**Dataset excerpts**
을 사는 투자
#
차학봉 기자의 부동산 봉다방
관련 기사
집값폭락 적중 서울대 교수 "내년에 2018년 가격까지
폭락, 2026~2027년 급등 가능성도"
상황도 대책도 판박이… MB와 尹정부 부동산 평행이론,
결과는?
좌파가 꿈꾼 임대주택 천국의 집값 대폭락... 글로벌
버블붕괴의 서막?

**What to do**
A complete, exact copy of the entries above is what is wanted.

**Task answer**
을 사는 투자
#
차학봉 기자의 부동산 봉다방
관련 기사
집값폭락 적중 서울대 교수 "내년에 2018년 가격까지
폭락, 2026~2027년 급등 가능성도"
상황도 대책도 판박이… MB와 尹정부 부동산 평행이론,
결과는?
좌파가 꿈꾼 임대주택 천국의 집값 대폭락... 글로벌
버블붕괴의 서막?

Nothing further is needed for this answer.